Brazos Bend State Park
Volunteer Organization   
Gator Hatch

Twelve Trees of Brazos Bend State Park


Carya glabra

DECIDUOUS-- May grow to 100 feet in height. Resembles a pecan tree.

LEAVES: Alternate- Compound leaf (with a terminal leaflet) is 8-12” long having 3-7 leaflets. Leafles are serrated along edge.

BARK: Gray, deeply furrowed between narrow, interlacing ridges, faintly tinged in yellow.

FLOWER: Male flowers are 2-3” drooping catkins, 3 hanging from a stalk. Female flowers are short, found in clusters at the end of the branches. Appear in April –May.

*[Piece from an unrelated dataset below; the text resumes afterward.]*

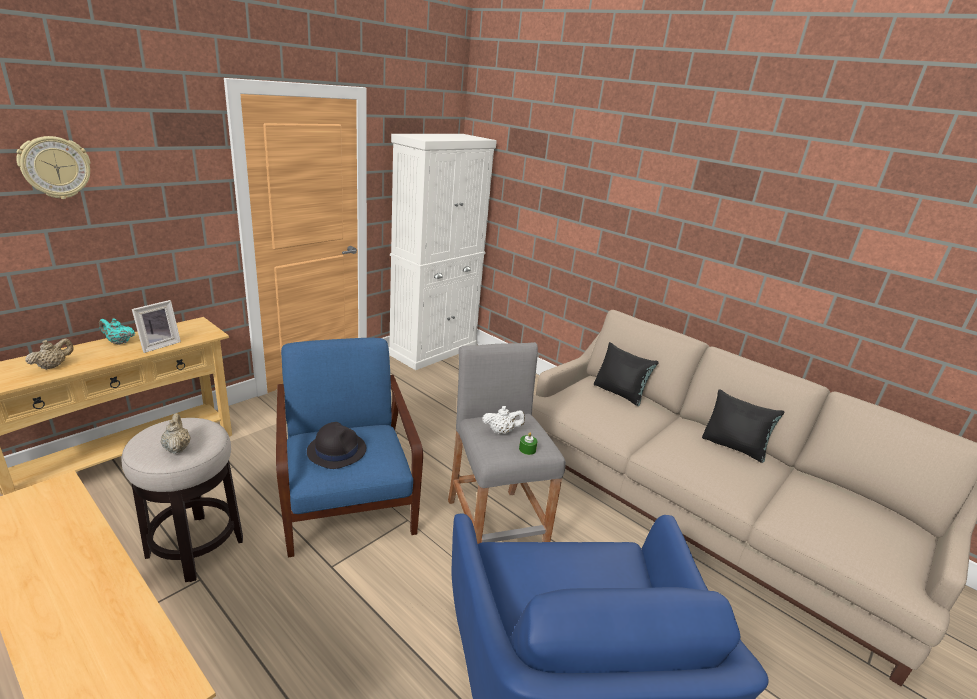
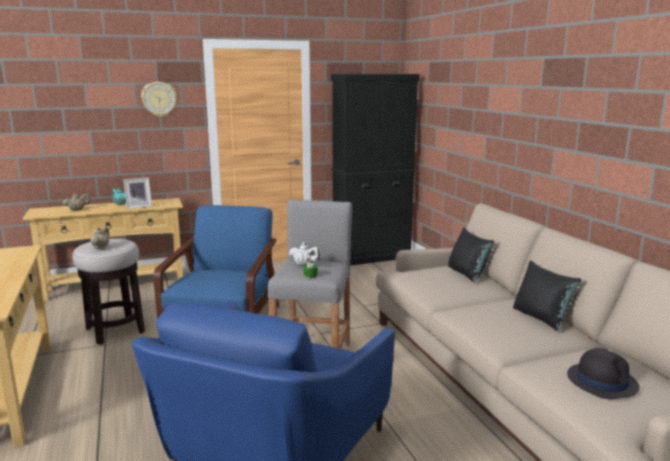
camera: 30 degrees right, 10 degrees down
(55, 167) = (98, 94): wall clock -> wall clock (159, 99)
(336, 450) = (206, 275): black hat -> black hat (602, 381)
(433, 350) = (371, 256): white cabinet -> black cabinet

FRUIT: Nut ripens in Sept.- Oct. Nut is flattened, about 1-1/4“ long and is thick walled. Seed usually bitter. Nut inside shaped like snout of a pig, hence, name of tree.

Grows among oaks, bottomland hardwoods, upland slopes and along ridges. Likes moist rich soils.

Wood is hard and dense. It was used to make wooden wheels since it has bending qualities and can withstand compression and shock better than most woods. Early settlers boiled the bark in vinegar to extract a black dye. Nuts are important in diet of squirrels, chipmunks, raccoons, black bears, foxes, rabbits, birds, smaller rodents and deer.

An example of this tree is growing next to the bench near the parking lot as you join the sidewalk to the Nature Center.